Segment Start: TASK INPUTS
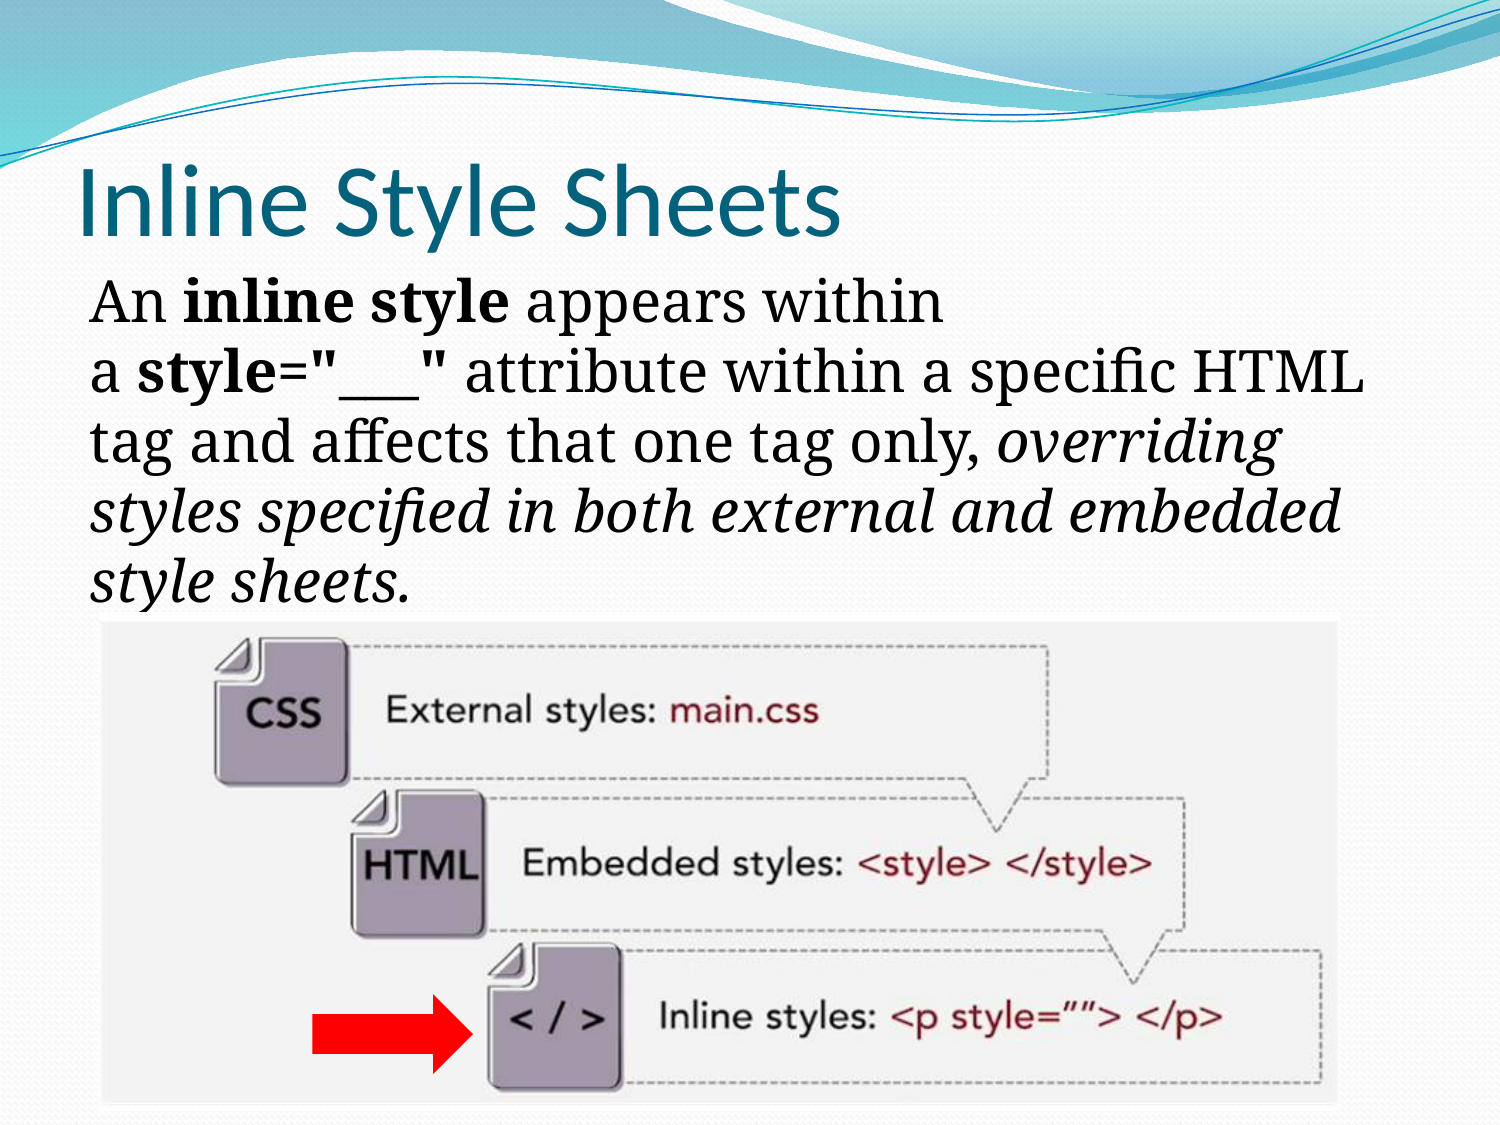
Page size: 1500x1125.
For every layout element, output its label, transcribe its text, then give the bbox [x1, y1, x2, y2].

title Inline Style Sheets [75, 115, 1425, 257]
picture [99, 612, 1340, 1111]
list An inline style appears within a style="___" attribute within a specific HTML tag and affects that one tag only, overriding styles specified in both external and embedded style sheets. [75, 257, 1425, 1038]
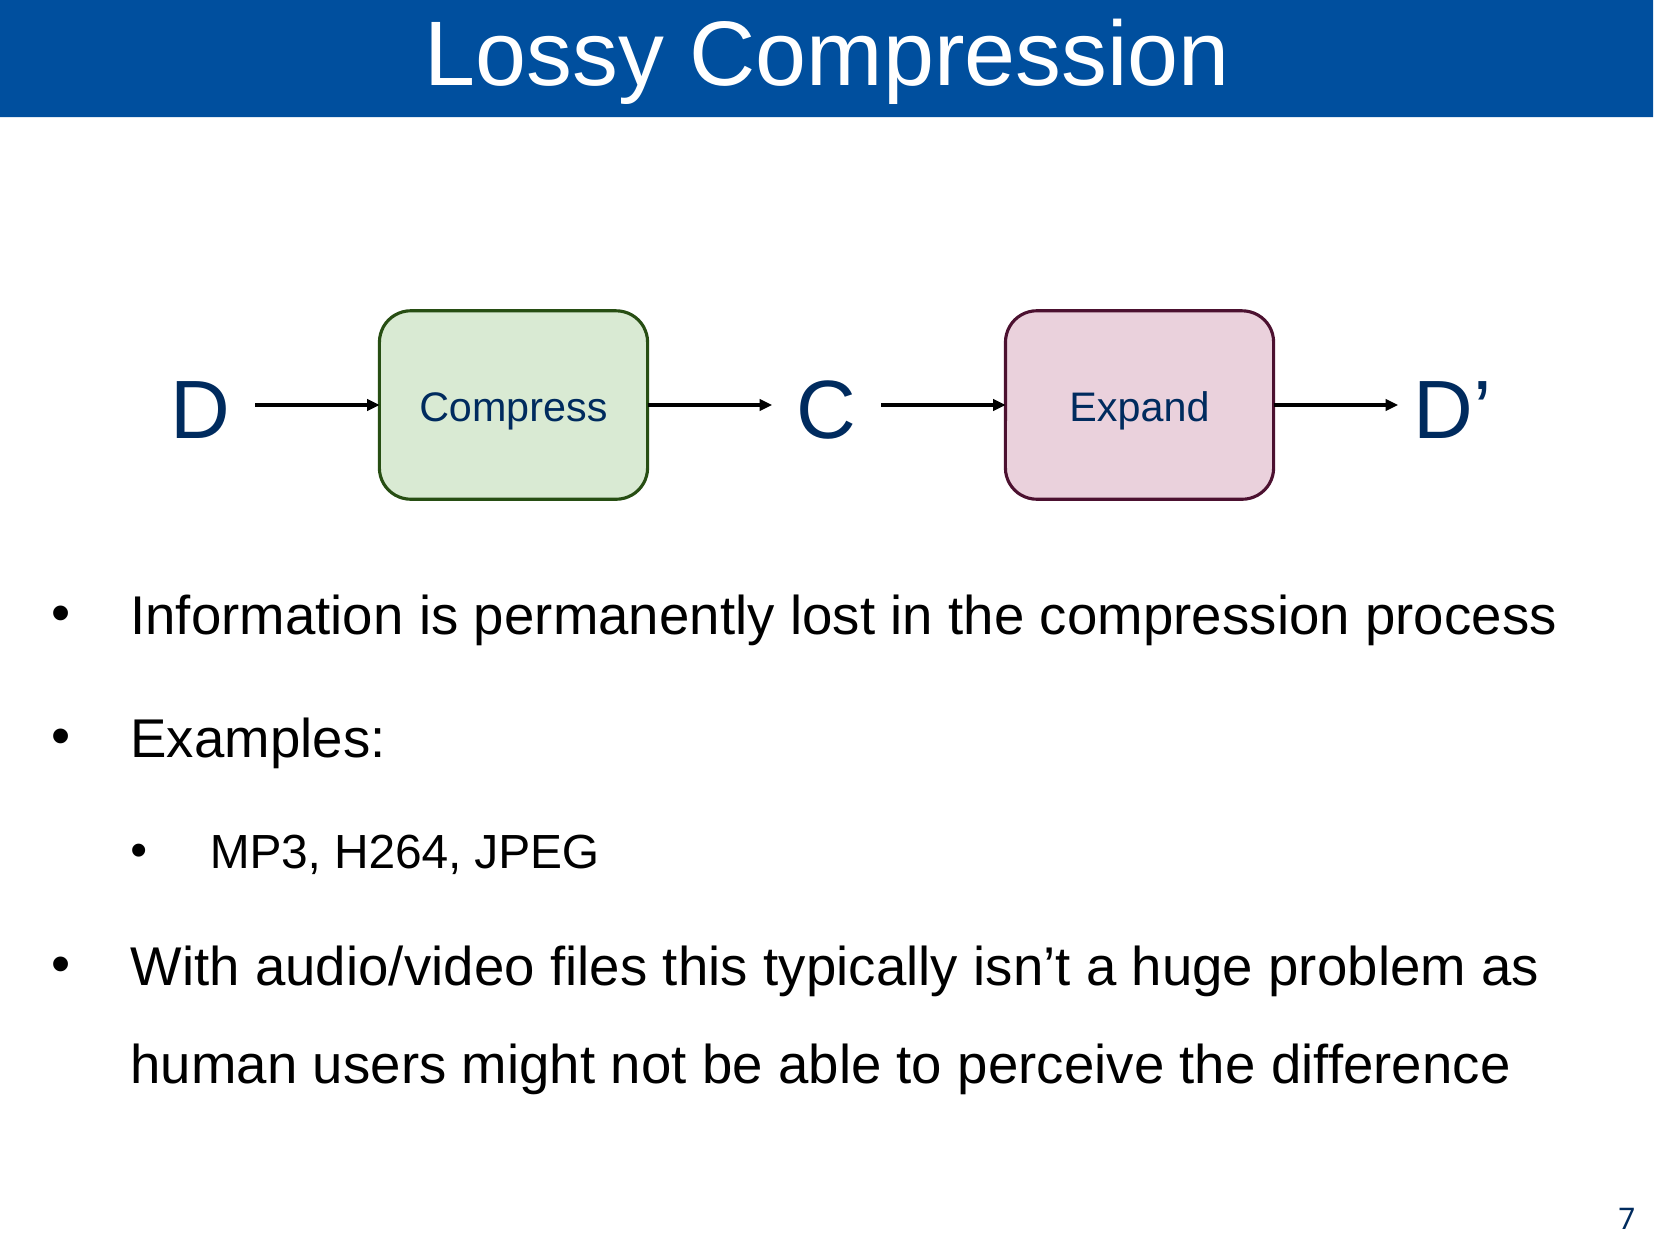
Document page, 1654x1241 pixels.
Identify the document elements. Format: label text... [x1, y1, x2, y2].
Segment End: TASK INPUTS
- **EXERCISE AIM**
In copying the material, drop all pictures and keep everything else identical.

- **TASK RESPONSE**
Page size: 1500x1125.
For every layout element, output its label, transcribe its text, then give the bbox [x1, y1, x2, y2].

title Inline Style Sheets [75, 115, 1425, 257]
picture [99, 612, 1340, 1111]
list An inline style appears within a style="___" attribute within a specific HTML tag and affects that one tag only, overriding styles specified in both external and embedded style sheets. [75, 257, 1425, 1038]
Document page, 1654x1241 pixels.
Identify the document elements. Format: label text... [x1, y1, x2, y2].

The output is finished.